40-4.幕を開ける


「ていやああああああああああああ」


 主任が雄叫びを上げて、そのモンスターに斬りかかった。


 それはイモムシのようなタイプだ。

 大きさは、バスケットボールほど。

 虫ではあるが、どこかファンシーな色合いだ。


 こちらの攻撃に対して反応すると、そいつはくるりと丸くなった。


 ばいんっと、主任の攻撃でイモムシが弾かれる。

 そいつはドンッドンッと跳ね回ると、防御態勢を解除する。


 内側の本体には傷一つないようだ。


「なかなかの防御力ですねえ」


「むうー……」


 主任が再び、大剣を構える。


「可愛い顔して、なかなかやるじゃない」


「え。これ可愛いですか?」


「な、なによ、可愛いでしょ!」


 ……うーん。

 主任、もしかして美的感覚が他と違ったりするのかなあ。


 そんなことを考えていると、再び主任が攻撃を繰り出す。


「とおおおおおおおおお!」


 しかし結果は同じ。

 その攻撃は、すべて弾力のある表皮によって防がれてしまった。


「なによこれえ!」


「うーん。物理攻撃の無効化スキルのようにも見えませんけどねえ」


 でも、斬撃が効かないというのは解せないな。


 相性として、虫型モンスターに主任の斬撃はよく効くはずだ。

 それがここまで通じないということは……。


「……単純にレベル差があるのかな」


「でも、そんなに強そうに見えないんだけど……」


「まあ、正直、おれもぜんぜん威圧感とかはないんですよねえ。
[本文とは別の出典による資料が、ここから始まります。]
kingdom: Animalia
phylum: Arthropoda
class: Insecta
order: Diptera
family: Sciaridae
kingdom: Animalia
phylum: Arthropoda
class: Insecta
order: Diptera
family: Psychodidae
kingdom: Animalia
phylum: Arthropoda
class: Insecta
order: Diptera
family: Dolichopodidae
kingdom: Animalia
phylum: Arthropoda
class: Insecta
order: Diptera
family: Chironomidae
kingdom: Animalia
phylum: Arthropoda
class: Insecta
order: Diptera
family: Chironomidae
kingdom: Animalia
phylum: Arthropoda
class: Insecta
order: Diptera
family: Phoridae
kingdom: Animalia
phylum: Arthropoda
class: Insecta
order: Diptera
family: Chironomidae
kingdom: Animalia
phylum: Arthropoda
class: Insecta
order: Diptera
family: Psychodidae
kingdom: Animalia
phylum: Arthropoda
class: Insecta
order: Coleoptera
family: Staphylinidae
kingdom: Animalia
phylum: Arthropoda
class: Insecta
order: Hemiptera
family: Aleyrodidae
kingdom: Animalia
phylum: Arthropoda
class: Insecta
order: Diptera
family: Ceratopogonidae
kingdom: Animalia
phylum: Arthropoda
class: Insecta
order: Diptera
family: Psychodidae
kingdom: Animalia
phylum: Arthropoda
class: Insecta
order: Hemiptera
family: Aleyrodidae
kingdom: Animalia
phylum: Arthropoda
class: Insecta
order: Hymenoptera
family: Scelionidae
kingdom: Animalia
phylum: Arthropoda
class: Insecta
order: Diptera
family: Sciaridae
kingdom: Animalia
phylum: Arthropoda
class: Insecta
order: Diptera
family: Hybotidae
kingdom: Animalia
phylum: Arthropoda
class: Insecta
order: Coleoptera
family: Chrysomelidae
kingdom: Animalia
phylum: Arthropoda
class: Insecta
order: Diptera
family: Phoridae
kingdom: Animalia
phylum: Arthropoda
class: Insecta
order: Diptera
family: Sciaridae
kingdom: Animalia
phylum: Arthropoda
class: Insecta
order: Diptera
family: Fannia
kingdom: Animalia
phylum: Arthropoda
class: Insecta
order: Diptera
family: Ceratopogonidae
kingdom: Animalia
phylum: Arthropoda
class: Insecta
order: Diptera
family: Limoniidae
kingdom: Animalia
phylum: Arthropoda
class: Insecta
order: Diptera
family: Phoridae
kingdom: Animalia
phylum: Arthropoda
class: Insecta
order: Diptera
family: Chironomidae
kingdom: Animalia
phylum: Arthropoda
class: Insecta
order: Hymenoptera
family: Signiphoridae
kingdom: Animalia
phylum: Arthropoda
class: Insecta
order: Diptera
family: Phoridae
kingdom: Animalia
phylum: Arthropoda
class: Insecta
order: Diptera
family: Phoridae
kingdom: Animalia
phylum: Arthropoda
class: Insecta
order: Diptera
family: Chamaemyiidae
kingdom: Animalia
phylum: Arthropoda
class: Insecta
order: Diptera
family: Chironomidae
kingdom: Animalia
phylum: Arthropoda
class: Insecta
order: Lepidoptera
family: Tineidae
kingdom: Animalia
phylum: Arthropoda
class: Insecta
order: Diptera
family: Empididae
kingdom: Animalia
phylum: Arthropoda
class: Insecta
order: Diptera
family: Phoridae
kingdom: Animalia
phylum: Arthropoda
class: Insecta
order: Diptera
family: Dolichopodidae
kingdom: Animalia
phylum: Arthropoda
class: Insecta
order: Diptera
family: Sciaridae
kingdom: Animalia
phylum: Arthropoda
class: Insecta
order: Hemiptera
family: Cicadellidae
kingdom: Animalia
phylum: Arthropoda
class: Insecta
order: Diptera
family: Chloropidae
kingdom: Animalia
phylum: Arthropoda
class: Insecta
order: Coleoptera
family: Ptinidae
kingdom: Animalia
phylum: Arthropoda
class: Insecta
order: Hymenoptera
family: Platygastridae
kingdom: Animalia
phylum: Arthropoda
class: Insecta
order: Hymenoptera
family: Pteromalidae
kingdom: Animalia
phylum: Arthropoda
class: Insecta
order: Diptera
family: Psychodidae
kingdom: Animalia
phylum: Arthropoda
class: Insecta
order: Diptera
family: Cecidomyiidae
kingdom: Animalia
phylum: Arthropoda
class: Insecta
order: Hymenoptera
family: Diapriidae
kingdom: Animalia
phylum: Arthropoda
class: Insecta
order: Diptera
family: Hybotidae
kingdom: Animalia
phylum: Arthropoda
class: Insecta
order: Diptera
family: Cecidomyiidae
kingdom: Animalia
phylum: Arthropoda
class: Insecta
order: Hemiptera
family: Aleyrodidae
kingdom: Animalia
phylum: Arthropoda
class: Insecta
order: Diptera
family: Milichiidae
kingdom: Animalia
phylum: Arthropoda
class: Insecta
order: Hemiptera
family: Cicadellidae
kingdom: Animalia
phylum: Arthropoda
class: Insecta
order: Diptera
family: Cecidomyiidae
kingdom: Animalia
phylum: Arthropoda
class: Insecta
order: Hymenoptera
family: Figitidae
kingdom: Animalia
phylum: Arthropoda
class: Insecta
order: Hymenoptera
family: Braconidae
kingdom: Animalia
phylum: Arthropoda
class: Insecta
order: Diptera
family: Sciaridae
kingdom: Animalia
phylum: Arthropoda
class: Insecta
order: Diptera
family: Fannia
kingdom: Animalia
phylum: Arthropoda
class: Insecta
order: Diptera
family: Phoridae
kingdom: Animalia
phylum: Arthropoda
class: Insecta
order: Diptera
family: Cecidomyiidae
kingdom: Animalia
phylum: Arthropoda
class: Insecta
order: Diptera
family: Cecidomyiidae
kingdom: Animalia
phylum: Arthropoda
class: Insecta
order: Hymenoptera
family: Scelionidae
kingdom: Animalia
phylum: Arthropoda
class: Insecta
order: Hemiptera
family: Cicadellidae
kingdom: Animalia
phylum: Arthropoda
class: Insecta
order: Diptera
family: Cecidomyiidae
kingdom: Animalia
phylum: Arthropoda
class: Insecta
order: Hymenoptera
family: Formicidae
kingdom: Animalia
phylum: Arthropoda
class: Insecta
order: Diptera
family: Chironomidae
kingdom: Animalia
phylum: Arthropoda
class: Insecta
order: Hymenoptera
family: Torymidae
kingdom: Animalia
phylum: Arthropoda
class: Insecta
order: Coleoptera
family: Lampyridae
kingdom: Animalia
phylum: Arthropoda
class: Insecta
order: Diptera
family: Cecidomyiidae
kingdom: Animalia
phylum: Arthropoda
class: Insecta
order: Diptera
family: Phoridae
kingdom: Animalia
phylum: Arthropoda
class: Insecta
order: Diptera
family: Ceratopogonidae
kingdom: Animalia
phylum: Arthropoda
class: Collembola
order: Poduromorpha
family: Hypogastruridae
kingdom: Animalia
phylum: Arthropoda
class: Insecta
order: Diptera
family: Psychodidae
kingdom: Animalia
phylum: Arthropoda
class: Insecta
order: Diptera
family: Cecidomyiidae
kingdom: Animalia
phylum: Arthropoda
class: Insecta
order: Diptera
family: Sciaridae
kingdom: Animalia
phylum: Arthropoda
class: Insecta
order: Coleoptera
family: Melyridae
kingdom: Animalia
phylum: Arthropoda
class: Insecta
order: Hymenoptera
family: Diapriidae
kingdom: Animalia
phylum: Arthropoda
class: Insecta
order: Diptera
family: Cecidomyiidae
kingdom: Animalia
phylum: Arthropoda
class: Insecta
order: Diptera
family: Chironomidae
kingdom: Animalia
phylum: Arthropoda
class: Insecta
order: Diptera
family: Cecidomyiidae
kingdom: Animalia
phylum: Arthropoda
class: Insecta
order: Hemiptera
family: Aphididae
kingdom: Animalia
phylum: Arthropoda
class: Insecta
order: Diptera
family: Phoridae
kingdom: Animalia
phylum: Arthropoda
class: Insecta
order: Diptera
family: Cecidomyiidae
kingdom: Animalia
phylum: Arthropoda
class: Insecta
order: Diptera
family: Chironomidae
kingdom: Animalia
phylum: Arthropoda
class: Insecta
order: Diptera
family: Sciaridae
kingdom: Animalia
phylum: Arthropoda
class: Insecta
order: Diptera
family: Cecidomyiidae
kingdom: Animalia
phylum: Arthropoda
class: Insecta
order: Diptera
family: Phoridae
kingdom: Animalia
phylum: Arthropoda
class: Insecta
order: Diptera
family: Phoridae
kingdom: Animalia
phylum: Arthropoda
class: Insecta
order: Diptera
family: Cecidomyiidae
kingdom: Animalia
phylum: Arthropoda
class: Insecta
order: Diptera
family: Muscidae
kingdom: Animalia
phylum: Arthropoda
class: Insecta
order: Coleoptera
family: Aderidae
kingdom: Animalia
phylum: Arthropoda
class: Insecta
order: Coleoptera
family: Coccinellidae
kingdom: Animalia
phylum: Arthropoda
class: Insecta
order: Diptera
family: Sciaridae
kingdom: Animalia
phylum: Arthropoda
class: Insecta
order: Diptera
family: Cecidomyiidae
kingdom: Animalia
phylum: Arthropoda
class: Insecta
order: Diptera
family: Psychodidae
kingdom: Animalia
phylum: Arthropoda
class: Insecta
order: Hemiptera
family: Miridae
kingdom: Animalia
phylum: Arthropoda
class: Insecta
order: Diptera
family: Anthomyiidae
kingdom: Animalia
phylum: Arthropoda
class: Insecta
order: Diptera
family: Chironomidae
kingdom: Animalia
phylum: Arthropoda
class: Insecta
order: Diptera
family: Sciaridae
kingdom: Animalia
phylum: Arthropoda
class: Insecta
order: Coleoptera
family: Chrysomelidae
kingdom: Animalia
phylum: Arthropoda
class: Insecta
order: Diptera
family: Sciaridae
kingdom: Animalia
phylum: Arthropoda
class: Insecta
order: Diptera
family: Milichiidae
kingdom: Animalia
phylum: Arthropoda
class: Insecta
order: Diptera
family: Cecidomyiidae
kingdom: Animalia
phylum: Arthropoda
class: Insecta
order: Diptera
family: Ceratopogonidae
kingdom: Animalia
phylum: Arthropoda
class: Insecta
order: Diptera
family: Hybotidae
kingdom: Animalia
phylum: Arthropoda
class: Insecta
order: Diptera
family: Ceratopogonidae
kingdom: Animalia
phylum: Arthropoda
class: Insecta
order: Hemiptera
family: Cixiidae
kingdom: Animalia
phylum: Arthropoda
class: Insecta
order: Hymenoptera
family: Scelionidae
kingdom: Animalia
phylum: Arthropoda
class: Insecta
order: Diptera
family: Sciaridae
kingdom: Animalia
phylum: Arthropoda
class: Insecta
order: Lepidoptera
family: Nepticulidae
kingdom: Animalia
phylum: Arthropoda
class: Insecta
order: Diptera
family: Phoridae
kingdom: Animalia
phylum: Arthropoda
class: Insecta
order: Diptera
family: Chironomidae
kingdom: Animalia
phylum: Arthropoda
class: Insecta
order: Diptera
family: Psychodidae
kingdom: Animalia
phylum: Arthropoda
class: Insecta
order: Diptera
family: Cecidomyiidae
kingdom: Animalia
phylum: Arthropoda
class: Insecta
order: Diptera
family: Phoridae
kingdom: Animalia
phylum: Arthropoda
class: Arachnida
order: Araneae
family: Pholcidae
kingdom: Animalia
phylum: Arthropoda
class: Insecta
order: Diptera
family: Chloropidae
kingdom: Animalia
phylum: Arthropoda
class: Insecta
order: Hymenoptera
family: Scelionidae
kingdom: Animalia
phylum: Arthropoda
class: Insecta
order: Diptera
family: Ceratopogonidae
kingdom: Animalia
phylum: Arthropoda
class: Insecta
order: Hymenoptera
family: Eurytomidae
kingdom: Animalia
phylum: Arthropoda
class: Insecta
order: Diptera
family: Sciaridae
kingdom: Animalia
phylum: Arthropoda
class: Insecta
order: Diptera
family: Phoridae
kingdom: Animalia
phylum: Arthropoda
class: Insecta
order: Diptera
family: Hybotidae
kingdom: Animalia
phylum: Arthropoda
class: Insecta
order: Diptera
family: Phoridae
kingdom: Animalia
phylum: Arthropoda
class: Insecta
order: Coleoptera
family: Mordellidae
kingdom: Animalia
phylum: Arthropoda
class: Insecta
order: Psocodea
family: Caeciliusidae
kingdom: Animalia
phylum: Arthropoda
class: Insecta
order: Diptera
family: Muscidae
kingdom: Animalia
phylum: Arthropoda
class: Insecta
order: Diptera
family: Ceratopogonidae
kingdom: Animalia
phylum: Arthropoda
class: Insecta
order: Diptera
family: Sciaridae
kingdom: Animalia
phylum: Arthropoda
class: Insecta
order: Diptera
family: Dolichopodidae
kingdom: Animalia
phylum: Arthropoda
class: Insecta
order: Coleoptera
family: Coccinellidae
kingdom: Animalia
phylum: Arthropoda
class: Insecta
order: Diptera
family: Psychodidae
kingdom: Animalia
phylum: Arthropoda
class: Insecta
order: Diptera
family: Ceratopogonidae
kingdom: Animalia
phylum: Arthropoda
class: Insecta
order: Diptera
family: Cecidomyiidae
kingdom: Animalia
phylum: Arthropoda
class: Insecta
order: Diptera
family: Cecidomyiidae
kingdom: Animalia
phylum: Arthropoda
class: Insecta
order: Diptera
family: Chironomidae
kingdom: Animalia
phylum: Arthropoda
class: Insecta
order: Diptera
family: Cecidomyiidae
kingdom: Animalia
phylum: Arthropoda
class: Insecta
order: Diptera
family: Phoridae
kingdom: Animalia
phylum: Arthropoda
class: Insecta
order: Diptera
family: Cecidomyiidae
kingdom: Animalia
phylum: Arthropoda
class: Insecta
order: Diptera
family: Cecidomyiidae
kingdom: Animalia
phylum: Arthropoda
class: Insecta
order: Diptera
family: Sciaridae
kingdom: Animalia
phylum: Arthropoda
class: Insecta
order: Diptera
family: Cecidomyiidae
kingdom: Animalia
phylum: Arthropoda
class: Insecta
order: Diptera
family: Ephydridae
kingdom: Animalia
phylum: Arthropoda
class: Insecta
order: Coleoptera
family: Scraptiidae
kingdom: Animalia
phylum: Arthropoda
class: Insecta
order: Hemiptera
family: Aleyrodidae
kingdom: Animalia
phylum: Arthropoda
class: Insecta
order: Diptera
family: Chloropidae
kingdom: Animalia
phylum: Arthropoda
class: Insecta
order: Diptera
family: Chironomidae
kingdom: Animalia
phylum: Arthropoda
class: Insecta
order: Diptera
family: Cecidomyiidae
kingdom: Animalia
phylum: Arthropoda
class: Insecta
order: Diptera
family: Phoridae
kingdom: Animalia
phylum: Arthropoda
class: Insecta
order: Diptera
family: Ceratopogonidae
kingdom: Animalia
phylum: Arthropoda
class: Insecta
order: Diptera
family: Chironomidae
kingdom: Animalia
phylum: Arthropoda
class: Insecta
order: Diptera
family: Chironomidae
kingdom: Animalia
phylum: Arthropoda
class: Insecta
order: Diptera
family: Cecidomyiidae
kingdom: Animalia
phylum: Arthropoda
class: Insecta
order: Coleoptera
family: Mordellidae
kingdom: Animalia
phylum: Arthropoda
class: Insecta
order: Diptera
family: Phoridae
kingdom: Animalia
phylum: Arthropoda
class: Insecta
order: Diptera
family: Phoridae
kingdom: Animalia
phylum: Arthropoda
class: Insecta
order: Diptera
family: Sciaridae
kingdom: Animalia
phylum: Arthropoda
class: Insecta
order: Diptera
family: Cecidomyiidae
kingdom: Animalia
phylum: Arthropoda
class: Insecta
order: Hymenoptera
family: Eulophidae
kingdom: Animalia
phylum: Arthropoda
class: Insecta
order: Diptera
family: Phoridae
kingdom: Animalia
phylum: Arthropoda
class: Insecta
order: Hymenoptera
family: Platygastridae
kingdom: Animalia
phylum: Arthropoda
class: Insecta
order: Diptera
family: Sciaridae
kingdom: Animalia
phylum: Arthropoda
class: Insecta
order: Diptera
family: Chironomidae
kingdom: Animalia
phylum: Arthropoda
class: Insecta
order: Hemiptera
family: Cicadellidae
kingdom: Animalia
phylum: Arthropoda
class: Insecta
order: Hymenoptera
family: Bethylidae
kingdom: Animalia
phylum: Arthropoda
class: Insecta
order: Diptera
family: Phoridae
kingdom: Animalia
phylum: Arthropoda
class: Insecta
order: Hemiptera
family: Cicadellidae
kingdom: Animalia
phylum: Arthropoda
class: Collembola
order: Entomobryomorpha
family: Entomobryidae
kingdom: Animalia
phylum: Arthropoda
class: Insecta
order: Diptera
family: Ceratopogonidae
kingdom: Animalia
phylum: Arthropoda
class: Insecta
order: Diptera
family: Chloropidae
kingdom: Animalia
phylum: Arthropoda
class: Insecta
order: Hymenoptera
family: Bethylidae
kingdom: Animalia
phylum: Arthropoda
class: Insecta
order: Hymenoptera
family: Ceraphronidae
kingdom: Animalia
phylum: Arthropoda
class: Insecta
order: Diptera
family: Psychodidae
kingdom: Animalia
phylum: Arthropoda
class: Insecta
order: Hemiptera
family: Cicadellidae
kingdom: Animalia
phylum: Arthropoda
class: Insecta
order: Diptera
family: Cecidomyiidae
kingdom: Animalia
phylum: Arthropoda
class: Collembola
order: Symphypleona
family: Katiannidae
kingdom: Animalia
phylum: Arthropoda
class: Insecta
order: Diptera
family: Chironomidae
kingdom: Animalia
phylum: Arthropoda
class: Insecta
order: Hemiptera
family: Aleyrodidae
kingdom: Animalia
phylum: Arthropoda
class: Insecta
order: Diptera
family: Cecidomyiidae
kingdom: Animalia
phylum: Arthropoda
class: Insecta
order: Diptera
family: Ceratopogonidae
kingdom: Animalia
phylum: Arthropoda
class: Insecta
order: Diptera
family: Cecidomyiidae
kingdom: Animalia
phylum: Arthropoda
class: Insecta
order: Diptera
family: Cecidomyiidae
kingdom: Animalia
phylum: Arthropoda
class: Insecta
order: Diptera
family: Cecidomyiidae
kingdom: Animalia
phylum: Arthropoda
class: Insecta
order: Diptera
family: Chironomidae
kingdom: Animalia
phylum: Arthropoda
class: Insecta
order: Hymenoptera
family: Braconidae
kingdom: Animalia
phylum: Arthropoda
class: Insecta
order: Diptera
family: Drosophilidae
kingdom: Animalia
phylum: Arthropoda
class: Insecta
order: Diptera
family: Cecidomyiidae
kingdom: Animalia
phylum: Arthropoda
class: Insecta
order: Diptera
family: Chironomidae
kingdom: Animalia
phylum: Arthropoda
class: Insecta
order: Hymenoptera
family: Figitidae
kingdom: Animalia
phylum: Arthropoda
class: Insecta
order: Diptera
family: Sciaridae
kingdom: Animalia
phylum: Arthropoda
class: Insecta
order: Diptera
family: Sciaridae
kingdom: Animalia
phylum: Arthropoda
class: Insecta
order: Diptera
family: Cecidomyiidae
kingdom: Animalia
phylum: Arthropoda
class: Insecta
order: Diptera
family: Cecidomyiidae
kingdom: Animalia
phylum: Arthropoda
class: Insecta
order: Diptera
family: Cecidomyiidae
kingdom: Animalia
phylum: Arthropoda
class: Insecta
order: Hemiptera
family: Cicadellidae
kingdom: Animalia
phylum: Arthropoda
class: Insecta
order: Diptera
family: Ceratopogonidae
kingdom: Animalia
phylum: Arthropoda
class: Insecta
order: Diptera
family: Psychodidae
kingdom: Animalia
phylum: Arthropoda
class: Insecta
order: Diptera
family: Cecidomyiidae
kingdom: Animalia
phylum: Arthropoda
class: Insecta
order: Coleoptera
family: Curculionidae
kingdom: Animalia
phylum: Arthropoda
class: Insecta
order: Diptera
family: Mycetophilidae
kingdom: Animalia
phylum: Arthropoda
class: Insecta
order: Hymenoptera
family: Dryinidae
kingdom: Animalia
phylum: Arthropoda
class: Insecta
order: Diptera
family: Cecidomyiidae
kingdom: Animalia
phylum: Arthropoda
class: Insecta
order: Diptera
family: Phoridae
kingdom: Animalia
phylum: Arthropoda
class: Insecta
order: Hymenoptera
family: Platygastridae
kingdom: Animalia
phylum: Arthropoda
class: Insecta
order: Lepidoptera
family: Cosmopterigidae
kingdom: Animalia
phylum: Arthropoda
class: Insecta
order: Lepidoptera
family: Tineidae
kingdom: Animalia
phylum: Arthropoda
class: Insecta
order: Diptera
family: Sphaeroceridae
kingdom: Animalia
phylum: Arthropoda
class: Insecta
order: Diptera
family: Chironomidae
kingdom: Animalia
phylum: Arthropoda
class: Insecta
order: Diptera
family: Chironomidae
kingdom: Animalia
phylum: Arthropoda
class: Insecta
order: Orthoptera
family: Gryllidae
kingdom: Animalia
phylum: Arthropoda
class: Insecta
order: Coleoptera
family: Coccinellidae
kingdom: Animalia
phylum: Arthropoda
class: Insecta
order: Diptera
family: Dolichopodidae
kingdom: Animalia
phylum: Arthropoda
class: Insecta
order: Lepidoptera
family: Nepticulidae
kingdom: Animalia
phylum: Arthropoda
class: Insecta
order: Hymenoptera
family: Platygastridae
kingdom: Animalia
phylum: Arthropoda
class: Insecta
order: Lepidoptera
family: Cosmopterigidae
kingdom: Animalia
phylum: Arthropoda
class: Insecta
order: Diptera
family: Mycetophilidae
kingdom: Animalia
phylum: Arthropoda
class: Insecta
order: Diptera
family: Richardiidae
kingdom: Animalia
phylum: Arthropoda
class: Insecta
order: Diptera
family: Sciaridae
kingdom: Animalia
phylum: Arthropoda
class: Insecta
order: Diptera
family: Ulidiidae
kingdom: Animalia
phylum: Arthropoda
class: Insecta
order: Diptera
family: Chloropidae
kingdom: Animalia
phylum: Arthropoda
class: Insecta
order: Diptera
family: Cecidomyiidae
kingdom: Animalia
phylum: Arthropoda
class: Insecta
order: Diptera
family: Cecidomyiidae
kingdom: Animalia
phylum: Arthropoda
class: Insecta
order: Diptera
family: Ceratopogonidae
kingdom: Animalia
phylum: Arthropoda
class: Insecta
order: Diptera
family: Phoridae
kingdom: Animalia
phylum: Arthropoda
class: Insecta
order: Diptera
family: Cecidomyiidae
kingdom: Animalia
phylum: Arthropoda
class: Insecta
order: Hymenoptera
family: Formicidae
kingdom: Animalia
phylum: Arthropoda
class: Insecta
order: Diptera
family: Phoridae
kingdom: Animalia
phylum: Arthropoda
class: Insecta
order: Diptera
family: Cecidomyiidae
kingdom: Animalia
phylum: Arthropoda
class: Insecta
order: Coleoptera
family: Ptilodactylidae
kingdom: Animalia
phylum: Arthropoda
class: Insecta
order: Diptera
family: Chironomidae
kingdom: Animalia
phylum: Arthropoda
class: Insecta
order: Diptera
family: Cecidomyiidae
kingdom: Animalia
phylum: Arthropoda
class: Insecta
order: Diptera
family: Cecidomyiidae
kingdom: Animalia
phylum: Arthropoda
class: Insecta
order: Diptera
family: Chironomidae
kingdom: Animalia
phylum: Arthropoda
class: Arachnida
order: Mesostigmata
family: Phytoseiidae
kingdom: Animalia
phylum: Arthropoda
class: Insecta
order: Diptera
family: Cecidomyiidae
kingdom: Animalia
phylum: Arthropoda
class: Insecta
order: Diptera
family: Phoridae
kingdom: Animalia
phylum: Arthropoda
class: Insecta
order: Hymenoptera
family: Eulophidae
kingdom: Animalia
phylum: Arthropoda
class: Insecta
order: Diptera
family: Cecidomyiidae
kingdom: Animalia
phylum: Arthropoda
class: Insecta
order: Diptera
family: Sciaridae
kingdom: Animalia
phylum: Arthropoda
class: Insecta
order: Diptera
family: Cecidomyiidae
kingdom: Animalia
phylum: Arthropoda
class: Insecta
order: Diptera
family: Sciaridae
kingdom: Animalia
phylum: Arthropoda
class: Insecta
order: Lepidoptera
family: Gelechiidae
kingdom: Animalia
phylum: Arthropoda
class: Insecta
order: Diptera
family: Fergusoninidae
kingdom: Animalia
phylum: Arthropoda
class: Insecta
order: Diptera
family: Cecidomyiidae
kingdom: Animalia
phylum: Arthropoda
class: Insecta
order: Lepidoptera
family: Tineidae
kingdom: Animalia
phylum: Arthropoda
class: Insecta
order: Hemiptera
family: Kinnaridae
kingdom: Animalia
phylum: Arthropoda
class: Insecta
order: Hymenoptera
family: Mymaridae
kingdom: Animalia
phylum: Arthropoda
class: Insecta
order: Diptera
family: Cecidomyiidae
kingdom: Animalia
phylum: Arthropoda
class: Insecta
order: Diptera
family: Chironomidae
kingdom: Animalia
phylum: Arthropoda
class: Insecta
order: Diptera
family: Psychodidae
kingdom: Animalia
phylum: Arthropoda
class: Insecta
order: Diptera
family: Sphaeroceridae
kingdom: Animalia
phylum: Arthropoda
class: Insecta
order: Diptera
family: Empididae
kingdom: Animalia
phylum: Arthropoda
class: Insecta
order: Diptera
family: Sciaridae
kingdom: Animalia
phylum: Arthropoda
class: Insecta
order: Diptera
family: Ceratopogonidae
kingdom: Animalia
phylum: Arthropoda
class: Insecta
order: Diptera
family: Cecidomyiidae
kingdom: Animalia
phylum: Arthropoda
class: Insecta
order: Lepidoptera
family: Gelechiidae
どうも、ここのモンスターは温厚というか、あまり攻撃的な性格をしていないんでしょう」


 でも、むしろそういうのが厄介だ。

 油断していると、いつ逆鱗に触れるかわからない。


「とにかく、ハント方法がわからないやつには近づかないのが鉄則です。こいつも攻撃してくる気配はありませんし、いまのうちに迂回しましょう」


 未練たらたらな主任を連れて、奥のほうへと向かう。

 モンスターともエンカウントせずに、やがて次のエリアにたどり着いた。


「あ、見て。なんかモンスターが……」


 主任が言いかけて、ふと口ごもる。


「な……っ!」


 おれもまた、その光景に絶句していた。